O chamado período clássico começou com os reis gruptas, que revitalizaram notavelmente a pintura e a escultura e renovaram as formas arquitetônicas, retomando a tradição indiana, deixando de lado o budismo.

A primeira mostra da arquitetura indiana foi a construção de edifícios de tijolos, ao tempo que se levantavam estruturas de madeira. Embora estas últimas tenham desaparecido ao longo dos séculos, foram imitadas por construções de pedra que ainda estão de pé. A época clássica primitiva começou no ano de 250 a.C., durante o reinado de Asoka, que emprestou ao budismo o patrocínio imperial. Muito comuns nessa época são as stupas (pequenos templos para guardar as relíquias dedicadas a Buda) e os chaityas (templos ruprestes), entre os quais destacam-se o Gran Stupa de Sanchi, iniciada pelo imperador Asoka e ampliada em épocas posteriores, e o Chaitya de Karli, do início do século II.

Os stupas surgiram nos tempos do grande Asoka. São expressões máxima da arquitetura búdica, representando ao mesmo tempo a grande cuia emborcada de Buda, o hemisfério do mundo que gira sobre suas rodas e o ovo de onde sai a vida.

A partir do século V, ocorreu o ocaso do budismo, com a ascensão do hinduísmo e do jainismo. O estilo inerente a estas religiões se misturaram para dar lugar aos motivos elaborados que constituem a marca da arquitetura indiana e que aparecem talhados nas rochas, formando sanefas. Os exemplos mais importantes estão na colina de Parasnath, em Bihar; no monte Abut em Abu Rajasthan; e em Strunjaya, em Gujarat.

A arquitetura islâmica da Índia vem desde o século XIII até os nossos dias. A ela pertencem o famoso mausoléu de Gol Gundadh (1660), em Bijapur, estado de Mysore; a torre Qutb Minar (século XII), com cinco andares de pedra e mármore, em Delhi, capital; e a mesquita de Jami Masjid (1423), em Ahmadabad.

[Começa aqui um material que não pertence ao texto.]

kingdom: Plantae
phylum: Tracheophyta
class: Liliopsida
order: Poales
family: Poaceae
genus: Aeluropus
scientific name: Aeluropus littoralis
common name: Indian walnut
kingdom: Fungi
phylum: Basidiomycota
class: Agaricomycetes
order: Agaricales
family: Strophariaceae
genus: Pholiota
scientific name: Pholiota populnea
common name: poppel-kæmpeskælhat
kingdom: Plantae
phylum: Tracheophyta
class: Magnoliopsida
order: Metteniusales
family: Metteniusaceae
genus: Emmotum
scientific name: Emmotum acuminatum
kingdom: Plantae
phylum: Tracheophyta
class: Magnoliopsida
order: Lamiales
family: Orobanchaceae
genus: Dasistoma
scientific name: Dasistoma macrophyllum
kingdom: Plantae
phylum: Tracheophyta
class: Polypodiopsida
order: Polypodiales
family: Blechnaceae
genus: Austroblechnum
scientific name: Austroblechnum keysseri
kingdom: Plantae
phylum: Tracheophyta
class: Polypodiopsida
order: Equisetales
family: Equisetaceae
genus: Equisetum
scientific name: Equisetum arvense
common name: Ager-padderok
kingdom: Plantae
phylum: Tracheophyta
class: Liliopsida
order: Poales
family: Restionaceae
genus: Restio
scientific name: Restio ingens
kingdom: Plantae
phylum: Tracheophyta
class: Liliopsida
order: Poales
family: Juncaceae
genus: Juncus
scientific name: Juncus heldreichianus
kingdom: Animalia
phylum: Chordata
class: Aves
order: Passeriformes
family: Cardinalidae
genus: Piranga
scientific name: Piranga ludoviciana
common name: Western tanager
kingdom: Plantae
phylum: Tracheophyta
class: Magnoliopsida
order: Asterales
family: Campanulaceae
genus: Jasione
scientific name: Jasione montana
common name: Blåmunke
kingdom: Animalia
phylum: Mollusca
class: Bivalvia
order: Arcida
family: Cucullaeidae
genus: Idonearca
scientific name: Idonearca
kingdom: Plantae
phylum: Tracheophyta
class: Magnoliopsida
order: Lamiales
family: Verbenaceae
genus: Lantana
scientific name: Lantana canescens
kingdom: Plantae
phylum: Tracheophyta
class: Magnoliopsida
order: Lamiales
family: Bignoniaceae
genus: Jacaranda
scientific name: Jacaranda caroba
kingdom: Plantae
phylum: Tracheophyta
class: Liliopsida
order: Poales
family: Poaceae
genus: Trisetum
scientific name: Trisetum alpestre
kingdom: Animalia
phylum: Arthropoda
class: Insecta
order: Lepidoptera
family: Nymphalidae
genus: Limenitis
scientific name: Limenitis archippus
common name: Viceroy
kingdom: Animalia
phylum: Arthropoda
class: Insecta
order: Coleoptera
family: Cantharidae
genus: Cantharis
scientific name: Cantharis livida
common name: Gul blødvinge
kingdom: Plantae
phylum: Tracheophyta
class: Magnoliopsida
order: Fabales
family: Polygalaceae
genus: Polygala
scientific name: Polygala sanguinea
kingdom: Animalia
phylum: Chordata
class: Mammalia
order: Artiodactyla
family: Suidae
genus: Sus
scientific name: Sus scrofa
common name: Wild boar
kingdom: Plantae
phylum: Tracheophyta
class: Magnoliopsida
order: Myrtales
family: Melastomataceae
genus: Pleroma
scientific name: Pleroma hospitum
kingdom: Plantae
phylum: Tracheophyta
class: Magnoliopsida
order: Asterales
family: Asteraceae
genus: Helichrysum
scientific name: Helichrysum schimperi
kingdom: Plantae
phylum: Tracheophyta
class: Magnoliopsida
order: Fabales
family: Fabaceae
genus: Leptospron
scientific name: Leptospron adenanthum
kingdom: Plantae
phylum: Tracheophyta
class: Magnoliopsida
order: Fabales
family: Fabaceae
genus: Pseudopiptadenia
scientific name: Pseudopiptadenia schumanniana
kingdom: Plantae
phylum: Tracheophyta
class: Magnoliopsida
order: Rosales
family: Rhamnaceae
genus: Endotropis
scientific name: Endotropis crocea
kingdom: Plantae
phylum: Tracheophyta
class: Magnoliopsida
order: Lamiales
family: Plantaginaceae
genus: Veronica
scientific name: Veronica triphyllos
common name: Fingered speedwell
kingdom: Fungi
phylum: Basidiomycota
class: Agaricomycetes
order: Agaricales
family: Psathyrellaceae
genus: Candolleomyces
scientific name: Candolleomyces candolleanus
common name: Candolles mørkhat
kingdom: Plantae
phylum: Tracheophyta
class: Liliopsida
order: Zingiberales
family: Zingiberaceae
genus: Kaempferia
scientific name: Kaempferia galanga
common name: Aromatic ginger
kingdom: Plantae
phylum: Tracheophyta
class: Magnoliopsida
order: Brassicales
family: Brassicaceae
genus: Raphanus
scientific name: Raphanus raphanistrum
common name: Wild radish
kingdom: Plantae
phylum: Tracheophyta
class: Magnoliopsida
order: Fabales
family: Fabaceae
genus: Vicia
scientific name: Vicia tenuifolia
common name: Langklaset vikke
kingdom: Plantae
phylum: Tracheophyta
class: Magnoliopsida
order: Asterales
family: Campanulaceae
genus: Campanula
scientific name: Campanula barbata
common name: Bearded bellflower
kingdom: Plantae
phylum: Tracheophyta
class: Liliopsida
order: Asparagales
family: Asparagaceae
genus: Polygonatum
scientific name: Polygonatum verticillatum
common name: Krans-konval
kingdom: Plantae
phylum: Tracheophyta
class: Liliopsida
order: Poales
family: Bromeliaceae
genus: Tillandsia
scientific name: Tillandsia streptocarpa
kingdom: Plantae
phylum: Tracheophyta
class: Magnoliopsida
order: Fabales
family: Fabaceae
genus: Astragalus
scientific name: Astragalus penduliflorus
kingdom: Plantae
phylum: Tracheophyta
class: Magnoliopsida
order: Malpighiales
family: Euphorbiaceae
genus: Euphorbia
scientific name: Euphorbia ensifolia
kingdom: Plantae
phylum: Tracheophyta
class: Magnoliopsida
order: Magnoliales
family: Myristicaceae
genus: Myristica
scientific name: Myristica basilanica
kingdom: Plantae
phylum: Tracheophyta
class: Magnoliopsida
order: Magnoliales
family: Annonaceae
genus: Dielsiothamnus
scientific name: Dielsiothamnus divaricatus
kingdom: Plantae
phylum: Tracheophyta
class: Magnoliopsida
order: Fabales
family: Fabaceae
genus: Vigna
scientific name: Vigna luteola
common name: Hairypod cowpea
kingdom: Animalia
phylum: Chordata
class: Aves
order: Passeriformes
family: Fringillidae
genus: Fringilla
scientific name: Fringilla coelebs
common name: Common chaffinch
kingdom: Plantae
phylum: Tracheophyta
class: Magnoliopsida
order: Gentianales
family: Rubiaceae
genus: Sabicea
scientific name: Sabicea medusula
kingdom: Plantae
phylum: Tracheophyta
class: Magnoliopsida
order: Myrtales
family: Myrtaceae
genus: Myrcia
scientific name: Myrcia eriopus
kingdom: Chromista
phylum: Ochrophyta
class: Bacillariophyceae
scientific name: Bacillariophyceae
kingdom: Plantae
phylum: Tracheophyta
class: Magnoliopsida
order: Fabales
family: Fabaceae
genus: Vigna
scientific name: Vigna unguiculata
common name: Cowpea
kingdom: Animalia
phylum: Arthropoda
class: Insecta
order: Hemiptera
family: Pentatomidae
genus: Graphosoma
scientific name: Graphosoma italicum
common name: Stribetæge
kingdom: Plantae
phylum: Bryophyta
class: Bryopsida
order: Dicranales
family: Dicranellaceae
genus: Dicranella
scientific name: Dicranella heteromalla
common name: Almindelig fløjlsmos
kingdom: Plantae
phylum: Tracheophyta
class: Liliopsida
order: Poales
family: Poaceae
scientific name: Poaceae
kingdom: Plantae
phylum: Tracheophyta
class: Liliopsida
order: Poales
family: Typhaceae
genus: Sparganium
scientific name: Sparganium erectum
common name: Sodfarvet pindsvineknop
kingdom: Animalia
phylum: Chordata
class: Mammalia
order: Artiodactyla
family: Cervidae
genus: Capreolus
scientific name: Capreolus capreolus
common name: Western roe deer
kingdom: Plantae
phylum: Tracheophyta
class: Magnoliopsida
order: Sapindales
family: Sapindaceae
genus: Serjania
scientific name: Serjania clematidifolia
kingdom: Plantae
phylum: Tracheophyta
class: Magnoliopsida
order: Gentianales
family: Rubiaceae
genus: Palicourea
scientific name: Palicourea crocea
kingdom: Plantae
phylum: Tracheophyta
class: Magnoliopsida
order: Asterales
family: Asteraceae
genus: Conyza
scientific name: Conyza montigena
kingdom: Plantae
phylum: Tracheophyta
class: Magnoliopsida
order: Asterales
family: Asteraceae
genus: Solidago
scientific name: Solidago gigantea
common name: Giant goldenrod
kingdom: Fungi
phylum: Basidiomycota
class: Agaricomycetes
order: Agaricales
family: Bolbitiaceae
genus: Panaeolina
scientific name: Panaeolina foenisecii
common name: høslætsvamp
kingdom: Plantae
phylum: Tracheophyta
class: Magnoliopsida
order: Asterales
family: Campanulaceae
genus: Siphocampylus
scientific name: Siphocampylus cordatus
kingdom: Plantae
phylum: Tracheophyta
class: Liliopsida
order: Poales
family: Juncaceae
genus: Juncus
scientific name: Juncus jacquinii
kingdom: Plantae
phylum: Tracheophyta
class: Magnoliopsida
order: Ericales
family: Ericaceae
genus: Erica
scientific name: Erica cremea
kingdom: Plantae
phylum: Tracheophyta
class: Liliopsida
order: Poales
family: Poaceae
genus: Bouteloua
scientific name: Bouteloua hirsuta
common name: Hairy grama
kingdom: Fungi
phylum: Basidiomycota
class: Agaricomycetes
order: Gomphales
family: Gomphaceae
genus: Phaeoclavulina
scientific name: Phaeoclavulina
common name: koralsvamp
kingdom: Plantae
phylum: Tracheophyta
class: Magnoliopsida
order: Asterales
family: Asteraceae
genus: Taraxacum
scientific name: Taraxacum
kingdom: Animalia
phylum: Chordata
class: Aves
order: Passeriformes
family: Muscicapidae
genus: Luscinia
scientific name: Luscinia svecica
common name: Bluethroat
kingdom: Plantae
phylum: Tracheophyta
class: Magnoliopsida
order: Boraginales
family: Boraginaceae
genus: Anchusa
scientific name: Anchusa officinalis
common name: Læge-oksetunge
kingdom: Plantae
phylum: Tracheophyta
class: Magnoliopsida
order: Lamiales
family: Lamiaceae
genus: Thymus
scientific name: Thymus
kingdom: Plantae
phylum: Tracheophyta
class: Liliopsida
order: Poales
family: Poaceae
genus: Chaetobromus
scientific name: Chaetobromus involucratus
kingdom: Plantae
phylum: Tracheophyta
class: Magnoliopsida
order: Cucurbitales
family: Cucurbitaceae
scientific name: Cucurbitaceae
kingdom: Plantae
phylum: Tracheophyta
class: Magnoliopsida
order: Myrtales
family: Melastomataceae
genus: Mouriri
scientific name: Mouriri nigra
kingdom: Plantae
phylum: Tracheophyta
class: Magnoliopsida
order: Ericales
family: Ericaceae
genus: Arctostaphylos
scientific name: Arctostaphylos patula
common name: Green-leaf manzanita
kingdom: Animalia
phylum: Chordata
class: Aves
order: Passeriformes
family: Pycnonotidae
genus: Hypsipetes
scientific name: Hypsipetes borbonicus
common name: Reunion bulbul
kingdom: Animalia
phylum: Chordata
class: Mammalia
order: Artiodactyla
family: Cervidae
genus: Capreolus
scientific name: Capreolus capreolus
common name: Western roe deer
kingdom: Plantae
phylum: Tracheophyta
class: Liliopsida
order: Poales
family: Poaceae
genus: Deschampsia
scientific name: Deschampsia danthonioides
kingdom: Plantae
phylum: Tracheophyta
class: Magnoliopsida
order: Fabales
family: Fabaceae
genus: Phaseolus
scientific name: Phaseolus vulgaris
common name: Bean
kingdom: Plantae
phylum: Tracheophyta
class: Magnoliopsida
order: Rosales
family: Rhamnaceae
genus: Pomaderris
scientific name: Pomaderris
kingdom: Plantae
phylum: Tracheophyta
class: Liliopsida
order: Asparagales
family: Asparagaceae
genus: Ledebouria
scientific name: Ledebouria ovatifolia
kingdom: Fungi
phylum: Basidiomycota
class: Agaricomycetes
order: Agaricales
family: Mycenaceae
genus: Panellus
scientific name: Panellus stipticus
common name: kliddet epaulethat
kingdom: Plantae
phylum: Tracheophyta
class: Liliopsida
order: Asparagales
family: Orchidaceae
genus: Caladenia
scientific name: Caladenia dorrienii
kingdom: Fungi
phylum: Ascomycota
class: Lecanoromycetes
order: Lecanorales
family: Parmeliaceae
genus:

A fase mongol do estilo indo-islâmico, entre os séculos XVI e XVII, fomentou o uso de materiais luxuosos, como o mármore. O exemploculminante desse estilo é o mausoléu do Taj Mahal, em Agra.

O Taj Mahal, situado em Agra, é o mais famoso de todos os edifícios antigos da Índia e um dos monumentos mais representativos da arte indiana. Foi construído por cerca de 20.000 trabalhadores, de 1631 a 1648, como mausoléu para Arjumand Banu Bagam, esposa favorita do imperador mongol Sha Jahan, século XVII. Este enorme edifício rematado com cúpulas foi construído em estilo indo-islâmico, onde se usou mármore branco e gemas incrustadas. Em cada
esquina há um minarete e as paredes exteriores são adronadas com passagens do Alcorão, o livro sagrado dos muçulmanos. Os corpos do imperador e de sua esposa jazem em uma cripta.

Desde o século XVIII, a construção de grandes edifícios na Índia tem mantido as formas históricas próprias ou se submetido aos modelos europeus introduzidos pelos britânicos.